Inter-rater reliability between two independent raters was assessed for BCT, credibility, and senior friendliness ratings using Krippendorff’s Alpha (Kalpha) [26], and all interpretations were based on mean rater scores. MARS ratings were conducted by multiple pairs of raters (n = 6), with only one rater remaining constant for all 13 apps. As such, there was substantial missing data across this small sample and inter-rater reliability analysis was considered inappropriate [27]. Differences in MARS scores, and the mean and standard deviation of the differences, were calculated between raters.
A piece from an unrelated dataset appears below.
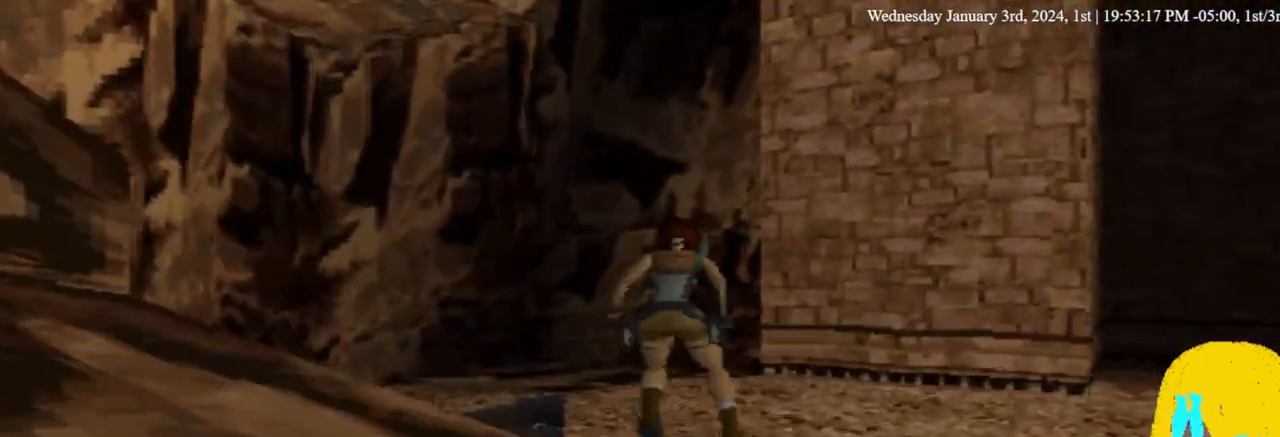
{"dt_ms": 500, "buttons": ["DPAD_UP", "DPAD_LEFT"], "left_stick": "center", "right_stick": "center", "events": [[167, "DPAD_LEFT", "down"], [233, "DPAD_UP", "down"]]}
Frequencies, means and standard deviations were calculated for the BCTs included in each app and website. Total scores on credibility and senior friendliness were converted into percentages and an overall website quality score was calculated. To ensure both categories were equally represented in the overall score, percentages for each individual category were calculated first, before a total average percentage was calculated. Scores less than 50% were interpreted as poor, scores between 50 and 62% as fair, scores between 63 and 75% as good, and scores greater than 75% were considered excellent [18]. Where possible, we planned to perform a process evaluation on studies found to have an effective intervention. We planned to summarise and tabulate five key elements outlined by the MRC [28] to identify common pathways. These included: description of the intervention; causal assumptions; implementation; mechanism of impact; and outcomes. Where there was sufficient homogeneity across studies evaluating the apps, we planned to conduct meta-analyses and derive forest plots to compare mean differences and 95% confidence intervals in rate of falls and number of fallers, as well as mean differences (95% CIs) across measures of strength, balance, cognitive and psychological factors associated with falling, between intervention and control groups.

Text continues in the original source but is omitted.